═════ Extracted records ═════
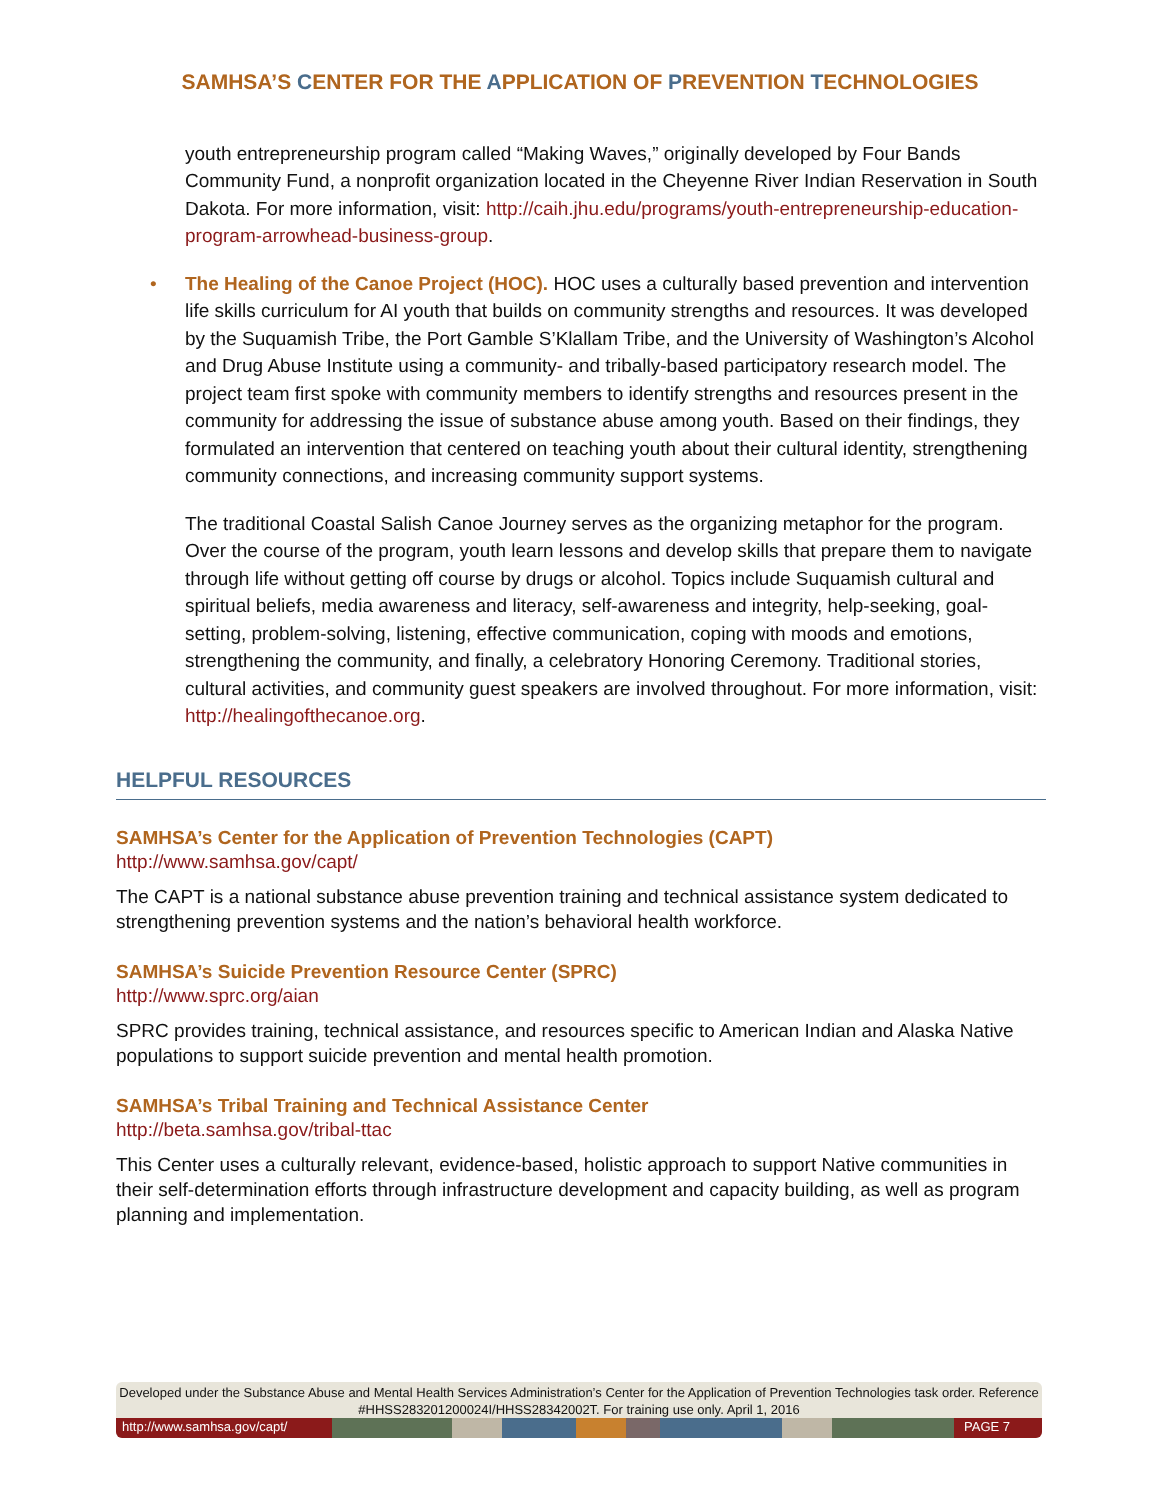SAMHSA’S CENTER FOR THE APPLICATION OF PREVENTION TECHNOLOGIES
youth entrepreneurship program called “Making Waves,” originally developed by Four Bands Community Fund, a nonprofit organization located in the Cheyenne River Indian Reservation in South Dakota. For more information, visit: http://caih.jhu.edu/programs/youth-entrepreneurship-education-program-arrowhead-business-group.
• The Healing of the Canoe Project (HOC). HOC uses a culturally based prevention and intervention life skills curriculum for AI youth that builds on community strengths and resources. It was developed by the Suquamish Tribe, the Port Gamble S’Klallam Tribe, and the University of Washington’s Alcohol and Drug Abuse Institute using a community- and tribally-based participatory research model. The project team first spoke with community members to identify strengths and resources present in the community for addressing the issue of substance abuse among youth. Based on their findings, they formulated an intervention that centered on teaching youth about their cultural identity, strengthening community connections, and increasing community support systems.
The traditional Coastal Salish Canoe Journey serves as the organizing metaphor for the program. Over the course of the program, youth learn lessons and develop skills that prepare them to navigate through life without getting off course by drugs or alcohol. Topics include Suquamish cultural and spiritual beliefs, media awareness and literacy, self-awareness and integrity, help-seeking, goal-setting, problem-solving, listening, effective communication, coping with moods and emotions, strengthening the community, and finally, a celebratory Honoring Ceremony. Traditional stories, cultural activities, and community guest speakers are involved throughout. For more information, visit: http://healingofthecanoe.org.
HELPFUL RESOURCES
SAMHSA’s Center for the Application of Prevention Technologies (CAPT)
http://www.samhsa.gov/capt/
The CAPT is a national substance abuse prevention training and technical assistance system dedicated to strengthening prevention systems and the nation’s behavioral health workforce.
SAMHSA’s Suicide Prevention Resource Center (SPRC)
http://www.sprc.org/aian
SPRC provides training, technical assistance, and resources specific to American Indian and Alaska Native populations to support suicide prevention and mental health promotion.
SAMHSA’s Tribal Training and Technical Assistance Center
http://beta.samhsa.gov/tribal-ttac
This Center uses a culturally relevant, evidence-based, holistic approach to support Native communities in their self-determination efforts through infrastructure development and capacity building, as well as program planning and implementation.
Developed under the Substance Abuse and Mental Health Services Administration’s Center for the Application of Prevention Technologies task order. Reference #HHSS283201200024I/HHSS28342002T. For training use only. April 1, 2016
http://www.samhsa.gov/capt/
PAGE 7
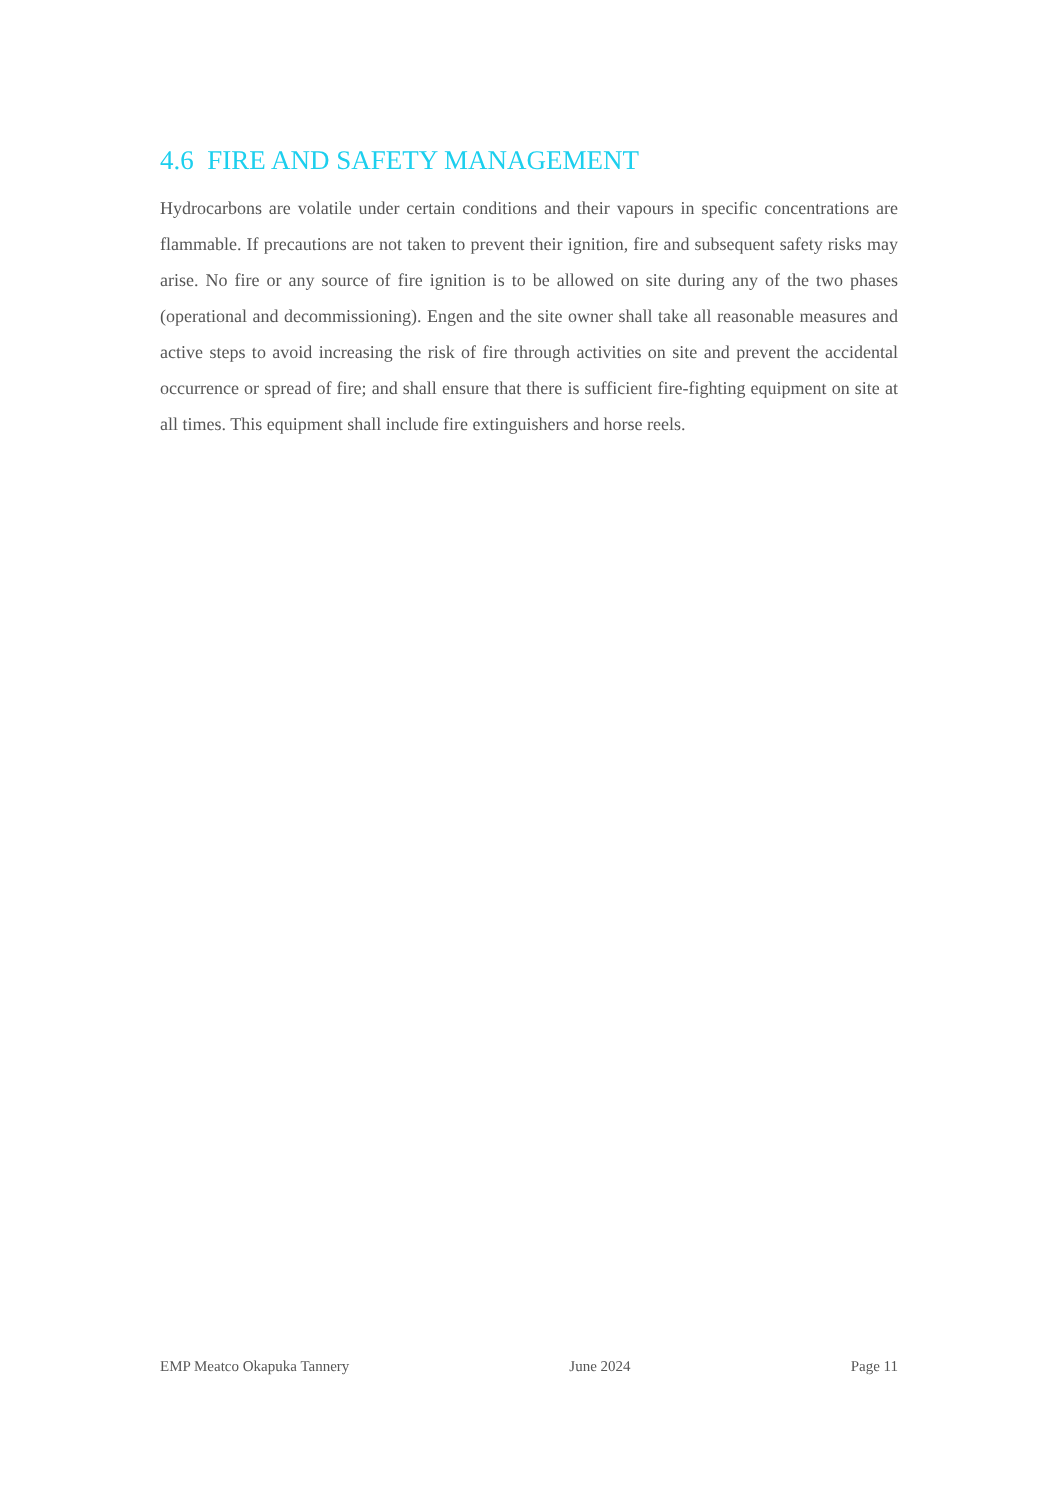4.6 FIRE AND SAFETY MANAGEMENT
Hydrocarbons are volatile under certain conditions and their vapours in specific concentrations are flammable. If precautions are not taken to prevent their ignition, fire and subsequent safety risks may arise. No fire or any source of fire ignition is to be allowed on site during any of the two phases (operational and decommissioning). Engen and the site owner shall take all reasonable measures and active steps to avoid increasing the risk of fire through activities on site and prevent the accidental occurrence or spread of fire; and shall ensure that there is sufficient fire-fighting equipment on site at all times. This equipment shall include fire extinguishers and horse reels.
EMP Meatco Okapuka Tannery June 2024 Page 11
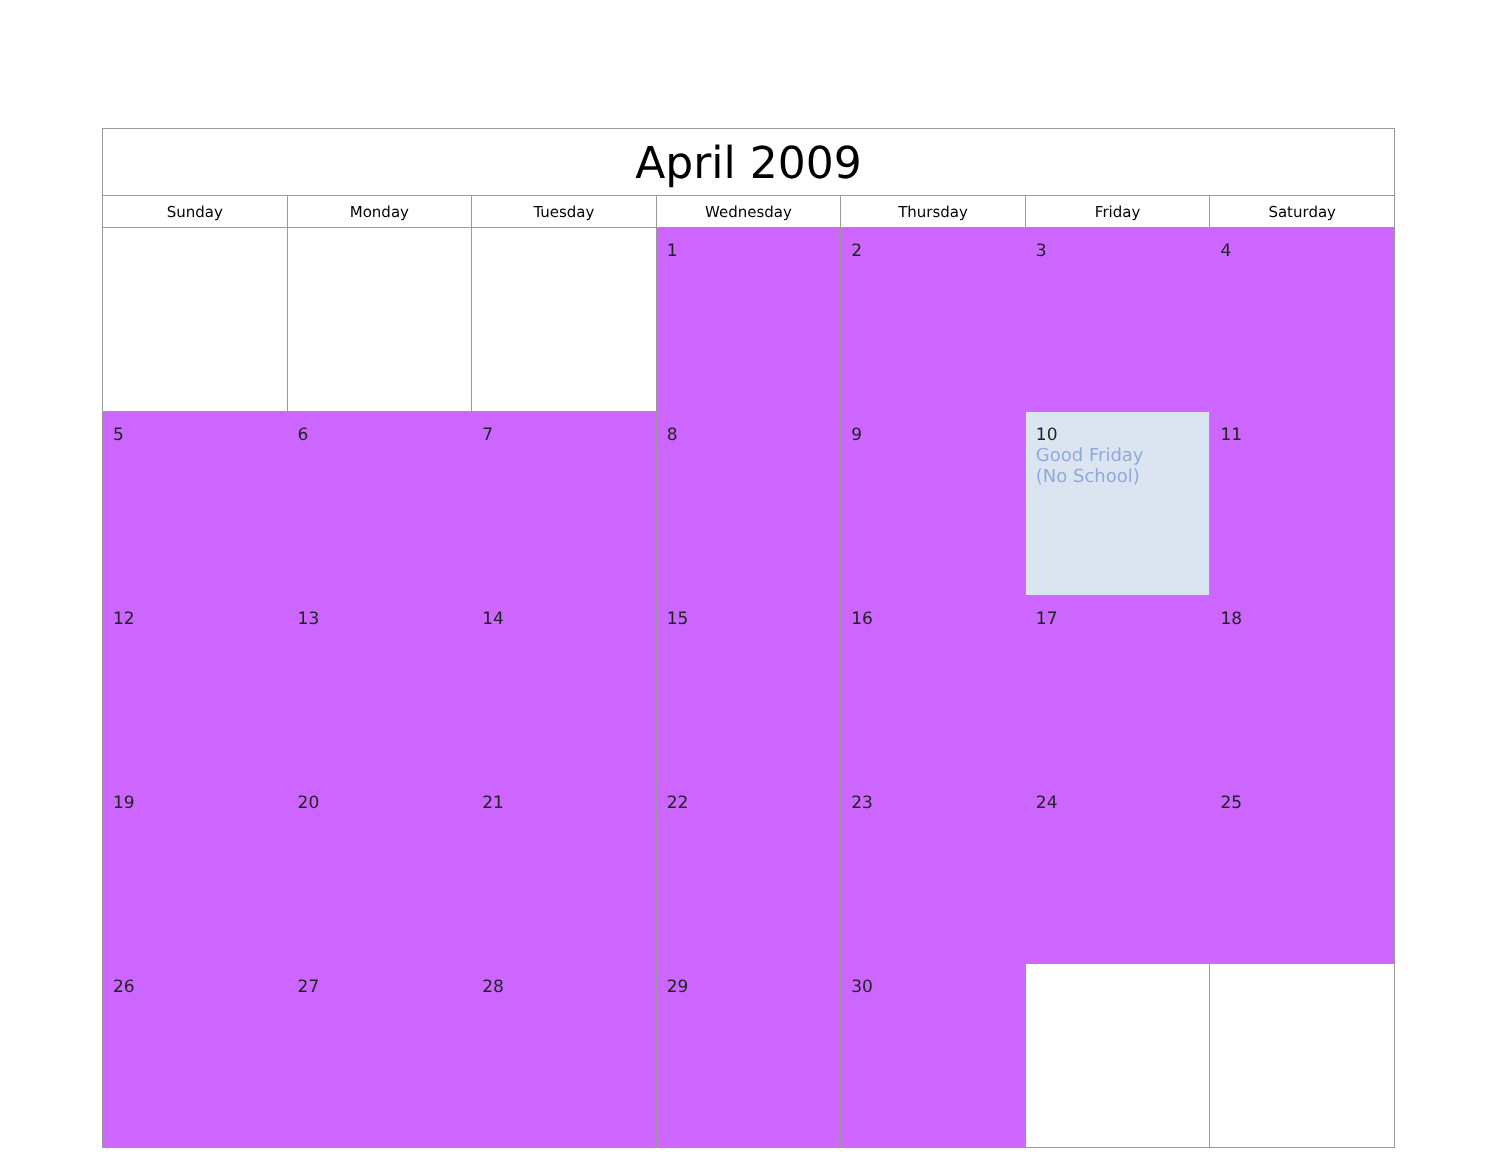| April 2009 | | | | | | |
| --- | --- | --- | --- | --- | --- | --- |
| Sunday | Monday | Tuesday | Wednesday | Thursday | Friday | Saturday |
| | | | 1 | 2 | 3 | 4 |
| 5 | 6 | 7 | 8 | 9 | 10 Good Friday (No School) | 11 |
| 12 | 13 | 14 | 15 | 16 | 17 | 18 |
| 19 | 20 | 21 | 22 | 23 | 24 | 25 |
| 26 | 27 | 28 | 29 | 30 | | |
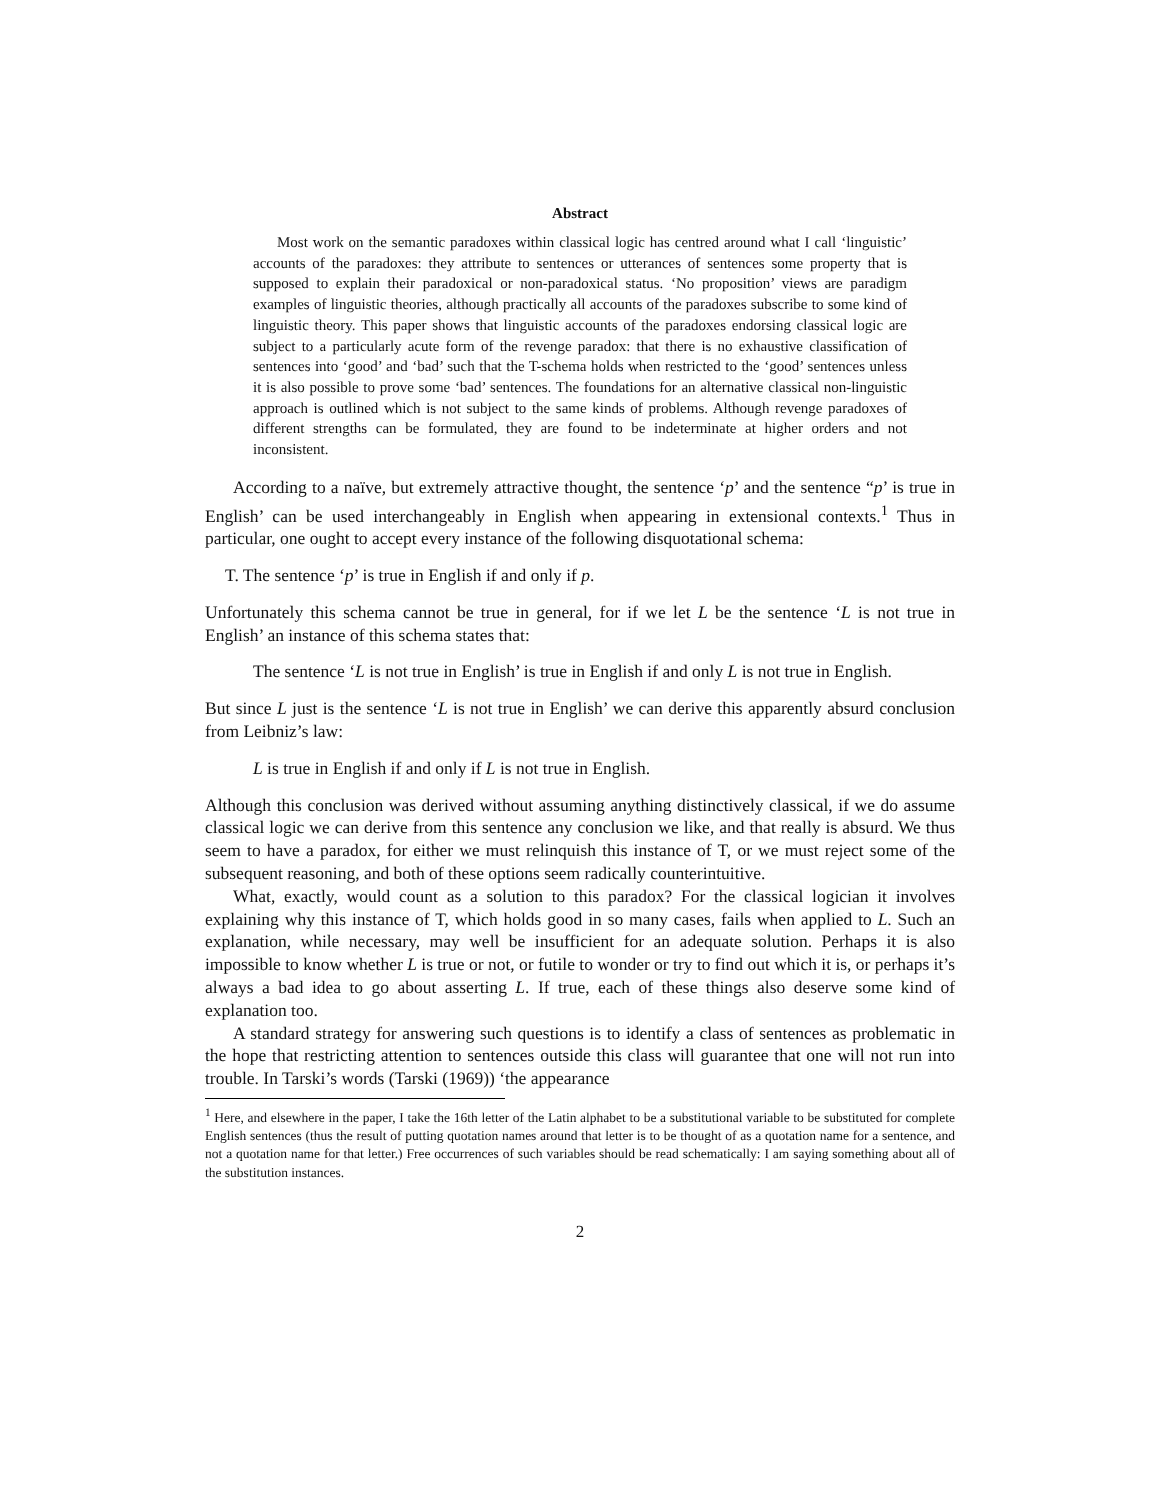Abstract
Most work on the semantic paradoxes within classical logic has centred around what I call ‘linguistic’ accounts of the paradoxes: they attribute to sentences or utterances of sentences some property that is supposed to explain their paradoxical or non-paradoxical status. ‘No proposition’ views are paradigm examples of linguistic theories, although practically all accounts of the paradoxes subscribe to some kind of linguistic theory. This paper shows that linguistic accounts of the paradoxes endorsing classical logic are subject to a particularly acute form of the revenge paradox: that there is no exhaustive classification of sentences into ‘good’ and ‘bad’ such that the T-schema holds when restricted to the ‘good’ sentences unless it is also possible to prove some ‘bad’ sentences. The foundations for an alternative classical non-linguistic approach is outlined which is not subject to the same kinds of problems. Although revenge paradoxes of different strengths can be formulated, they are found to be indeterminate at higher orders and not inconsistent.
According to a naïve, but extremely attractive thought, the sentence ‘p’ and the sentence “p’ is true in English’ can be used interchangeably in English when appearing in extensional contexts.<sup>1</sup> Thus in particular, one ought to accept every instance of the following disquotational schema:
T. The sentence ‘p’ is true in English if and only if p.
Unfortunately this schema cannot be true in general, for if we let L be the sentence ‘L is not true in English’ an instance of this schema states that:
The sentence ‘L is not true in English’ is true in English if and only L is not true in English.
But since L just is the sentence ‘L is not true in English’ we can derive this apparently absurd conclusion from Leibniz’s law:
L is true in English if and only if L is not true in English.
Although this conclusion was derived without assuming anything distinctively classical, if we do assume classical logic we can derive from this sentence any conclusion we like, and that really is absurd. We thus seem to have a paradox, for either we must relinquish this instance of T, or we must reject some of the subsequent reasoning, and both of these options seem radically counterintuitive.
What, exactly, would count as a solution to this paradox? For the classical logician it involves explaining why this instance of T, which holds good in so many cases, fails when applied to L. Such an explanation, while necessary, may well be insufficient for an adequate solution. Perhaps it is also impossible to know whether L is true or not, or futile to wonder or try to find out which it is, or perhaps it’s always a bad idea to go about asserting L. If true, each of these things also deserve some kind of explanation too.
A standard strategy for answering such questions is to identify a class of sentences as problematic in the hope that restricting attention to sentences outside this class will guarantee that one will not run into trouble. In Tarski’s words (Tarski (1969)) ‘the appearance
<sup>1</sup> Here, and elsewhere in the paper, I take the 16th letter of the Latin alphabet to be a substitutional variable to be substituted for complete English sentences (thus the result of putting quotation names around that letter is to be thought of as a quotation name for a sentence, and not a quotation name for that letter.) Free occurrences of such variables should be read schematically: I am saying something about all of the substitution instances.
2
═════
▶ What this task involves:
From the entries above, extract every line where the word "absurd" appears.

▶ Solution:
But since L just is the sentence ‘L is not true in English’ we can derive this apparently absurd conclusion from Leibniz’s law:
Although this conclusion was derived without assuming anything distinctively classical, if we do assume classical logic we can derive from this sentence any conclusion we like, and that really is absurd. We thus seem to have a paradox, for either we must relinquish this instance of T, or we must reject some of the subsequent reasoning, and both of these options seem radically counterintuitive.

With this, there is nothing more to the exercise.